═════ Texto ═════

Por muitas vezes, há uma distância enorme, do ponto de vista físico, que não nos permite um abraço, mas contactar pais com filhos e filhos com pais através desta imensidade de formas de comunicação pode manter o equilíbrio psíquico de todos.

Porém, em algum momento, é necessário que os pais sejam diretos e objetivos em uma conversa muito difícil: a grande longevidade que hoje já é uma realidade nos obriga a planejarmos como será o nosso final de vida e esta nossa realidade precisa ser compartilhada com nossos filhos antes que a fragilidade se manifeste. Devemos chamá-los ao dever de cuidar de nós no final da vida. Devemos cumprir nossa parte: cuidar da nossa saúde, cumprir as orientações médicas, seguir dietas adequadas, fazer atividades físicas, exercitar nossa cognição, mas, mesmo fazendo tudo isso, iremos, inevitavelmente, envelhecer e a cada dia ficarmos mais frágeis.

Esta é uma conversa difícil, pois não cabe a nós lembrarmos aos flhos que passamos mais de 20 anos de nossas vidas suprindo todas as necessidades de nossa prole. Podemos sim pedir que eles dispensem tempo de qualidade, ajuda financeira, demonstrações de carinho, cuidado e amor. Sejamos delicados neste pedido, mas é fundamental que o façamos. Como eles podem adivinhar o que estamos carecendo sem que deixemos isso claro para eles?

═════ Dados para análise ═════

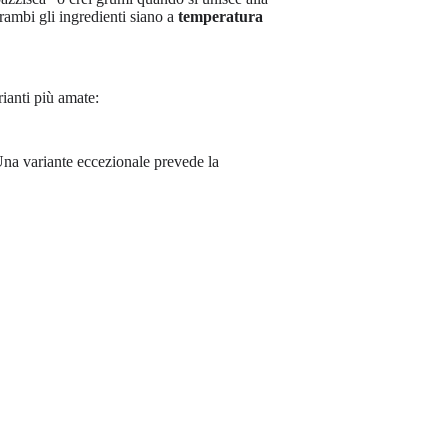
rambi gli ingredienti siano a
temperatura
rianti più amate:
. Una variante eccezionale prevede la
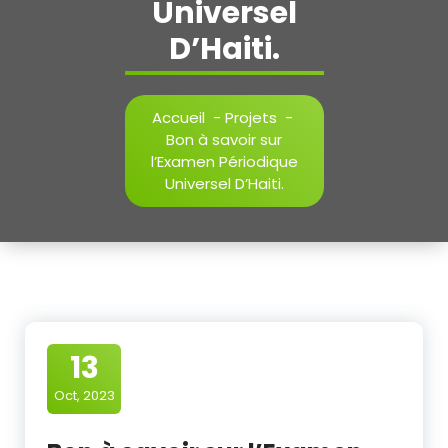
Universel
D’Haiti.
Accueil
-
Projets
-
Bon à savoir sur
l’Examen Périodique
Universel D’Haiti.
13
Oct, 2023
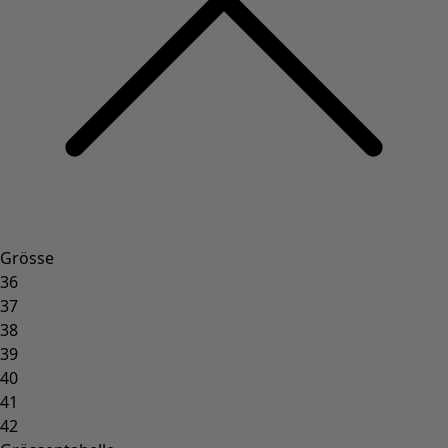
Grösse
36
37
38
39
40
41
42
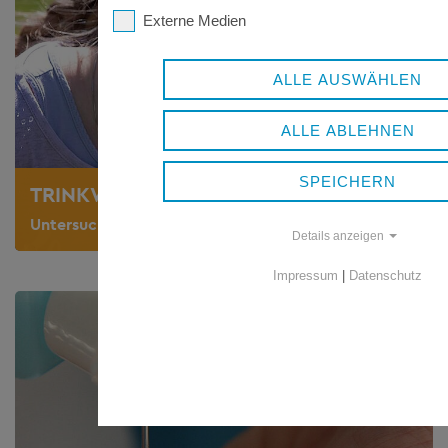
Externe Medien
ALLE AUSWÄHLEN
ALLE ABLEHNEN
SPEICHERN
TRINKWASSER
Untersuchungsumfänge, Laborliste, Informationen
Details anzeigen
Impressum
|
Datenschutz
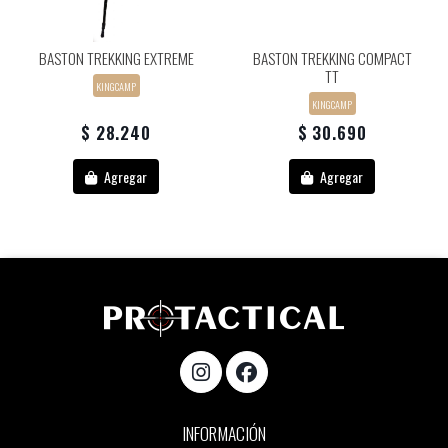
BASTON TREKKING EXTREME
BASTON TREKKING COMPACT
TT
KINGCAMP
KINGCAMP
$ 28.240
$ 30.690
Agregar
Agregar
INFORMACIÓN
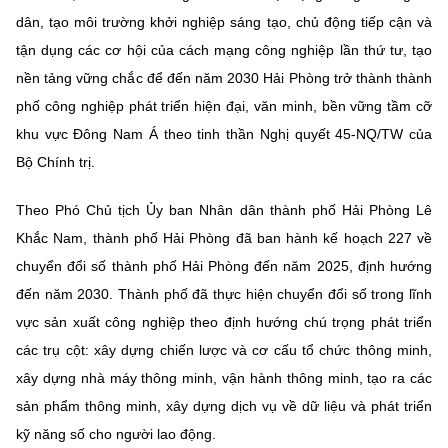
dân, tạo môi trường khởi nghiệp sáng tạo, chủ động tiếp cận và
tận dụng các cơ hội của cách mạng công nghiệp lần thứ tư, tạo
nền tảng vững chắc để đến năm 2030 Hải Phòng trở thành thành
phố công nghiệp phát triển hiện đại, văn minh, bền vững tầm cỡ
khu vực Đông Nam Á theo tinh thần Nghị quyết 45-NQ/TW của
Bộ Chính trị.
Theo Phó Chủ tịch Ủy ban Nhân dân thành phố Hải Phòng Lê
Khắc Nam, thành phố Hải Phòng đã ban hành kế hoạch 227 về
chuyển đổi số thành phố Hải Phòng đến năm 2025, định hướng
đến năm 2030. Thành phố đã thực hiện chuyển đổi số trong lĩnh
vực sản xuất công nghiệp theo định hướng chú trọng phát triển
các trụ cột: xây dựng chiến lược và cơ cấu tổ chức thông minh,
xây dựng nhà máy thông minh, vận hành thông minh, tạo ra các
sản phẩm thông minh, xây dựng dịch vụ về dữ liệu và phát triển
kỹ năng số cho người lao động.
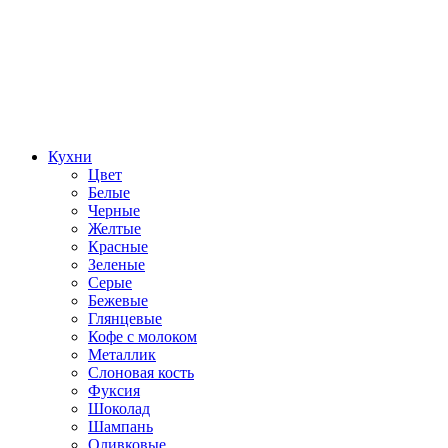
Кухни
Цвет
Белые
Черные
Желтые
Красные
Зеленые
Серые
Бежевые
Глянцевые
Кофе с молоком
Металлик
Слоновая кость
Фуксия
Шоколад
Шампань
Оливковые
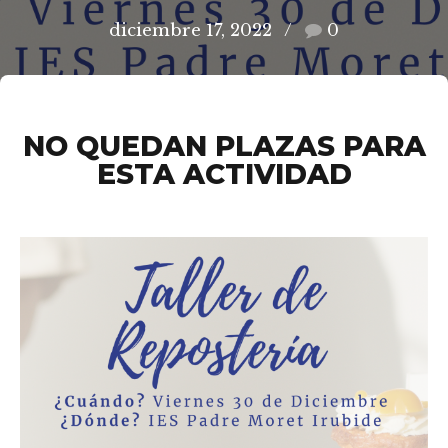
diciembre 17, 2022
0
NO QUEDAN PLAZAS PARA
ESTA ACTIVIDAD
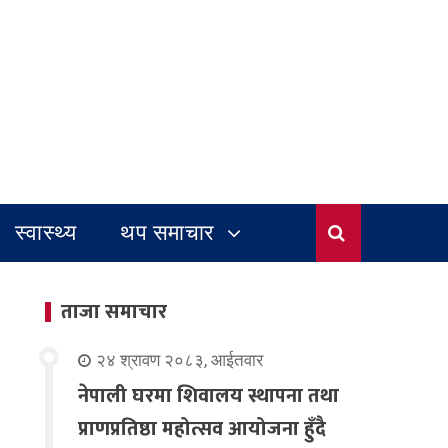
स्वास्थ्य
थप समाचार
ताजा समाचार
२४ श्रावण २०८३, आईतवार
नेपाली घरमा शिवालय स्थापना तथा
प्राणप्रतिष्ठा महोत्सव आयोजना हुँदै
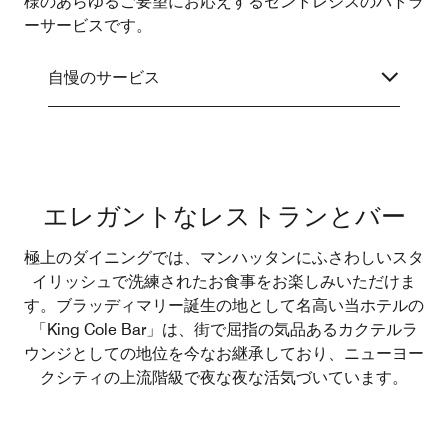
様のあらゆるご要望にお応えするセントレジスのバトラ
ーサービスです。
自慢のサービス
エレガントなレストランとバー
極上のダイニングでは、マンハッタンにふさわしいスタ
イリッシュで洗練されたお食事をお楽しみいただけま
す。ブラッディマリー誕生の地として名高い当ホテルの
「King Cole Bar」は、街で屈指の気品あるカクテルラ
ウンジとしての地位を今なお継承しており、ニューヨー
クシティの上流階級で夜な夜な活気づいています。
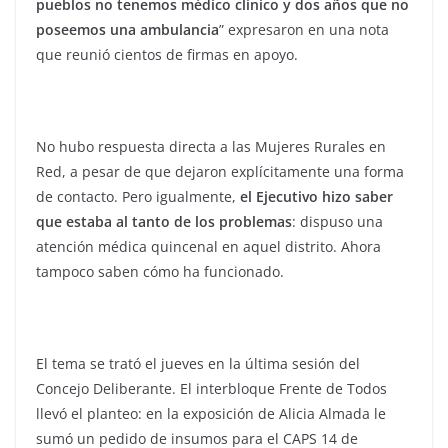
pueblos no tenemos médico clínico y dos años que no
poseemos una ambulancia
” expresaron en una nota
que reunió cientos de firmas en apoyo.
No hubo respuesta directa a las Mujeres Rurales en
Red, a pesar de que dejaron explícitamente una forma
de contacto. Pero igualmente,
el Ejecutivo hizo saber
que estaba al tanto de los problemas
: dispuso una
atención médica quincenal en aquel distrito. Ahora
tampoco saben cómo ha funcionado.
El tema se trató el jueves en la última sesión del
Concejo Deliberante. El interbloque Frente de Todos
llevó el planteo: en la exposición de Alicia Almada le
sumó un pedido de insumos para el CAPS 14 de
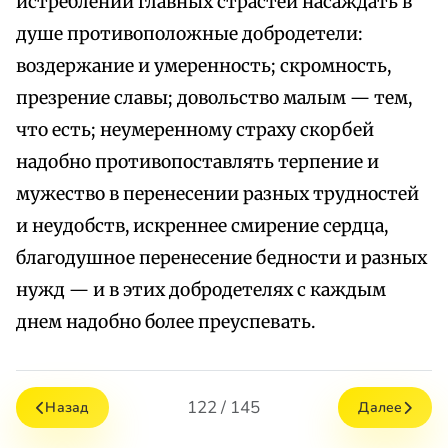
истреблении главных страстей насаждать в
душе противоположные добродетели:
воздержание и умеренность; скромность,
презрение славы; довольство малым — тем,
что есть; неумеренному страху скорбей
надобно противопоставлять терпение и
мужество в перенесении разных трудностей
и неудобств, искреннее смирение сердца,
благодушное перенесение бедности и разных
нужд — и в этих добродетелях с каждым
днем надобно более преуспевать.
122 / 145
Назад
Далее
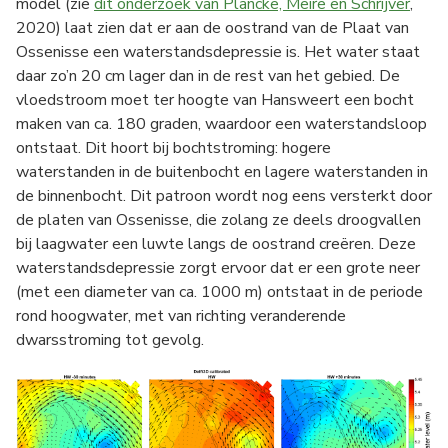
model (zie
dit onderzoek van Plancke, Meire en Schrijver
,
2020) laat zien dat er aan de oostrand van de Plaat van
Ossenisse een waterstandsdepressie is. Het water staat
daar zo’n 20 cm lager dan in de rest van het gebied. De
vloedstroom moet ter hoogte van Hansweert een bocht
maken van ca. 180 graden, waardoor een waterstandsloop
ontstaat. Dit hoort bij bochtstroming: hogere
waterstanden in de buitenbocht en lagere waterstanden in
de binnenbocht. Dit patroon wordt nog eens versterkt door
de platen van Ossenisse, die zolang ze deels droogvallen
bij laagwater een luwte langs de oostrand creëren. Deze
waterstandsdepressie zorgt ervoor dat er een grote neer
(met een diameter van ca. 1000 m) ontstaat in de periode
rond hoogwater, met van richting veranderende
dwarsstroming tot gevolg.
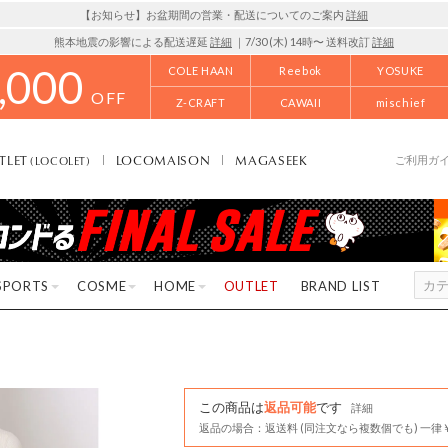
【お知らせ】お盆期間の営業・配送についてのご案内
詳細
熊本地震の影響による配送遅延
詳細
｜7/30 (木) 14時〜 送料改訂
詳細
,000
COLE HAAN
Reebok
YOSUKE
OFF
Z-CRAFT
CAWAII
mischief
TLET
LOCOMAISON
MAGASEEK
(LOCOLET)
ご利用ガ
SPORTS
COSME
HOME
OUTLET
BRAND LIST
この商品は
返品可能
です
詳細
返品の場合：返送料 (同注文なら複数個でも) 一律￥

═════

◆ O que fazer
a - Reescreva em forma de lista o parágrafo do texto que começa por "Porém, em algum momento", mantendo suas informações principais.
b - Segundo o texto, o que não cabe aos pais lembrar aos filhos?

◆ Respostas por tarefa
a -
- Em algum momento, os pais precisam ter com os filhos uma conversa muito difícil, direta e objetiva.
- A grande longevidade, que já é uma realidade, obriga a planejar como será o final da vida.
- Esse planejamento precisa ser compartilhado com os filhos antes que a fragilidade se manifeste.
- Os pais devem chamar os filhos ao dever de cuidar deles no final da vida.
- Os pais devem cumprir sua parte: cuidar da saúde, cumprir as orientações médicas, seguir dietas adequadas, fazer atividades físicas e exercitar a cognição.
- Mesmo assim, é inevitável envelhecer e ficar mais frágil a cada dia.

b - Que passaram mais de 20 anos de suas vidas suprindo todas as necessidades da prole.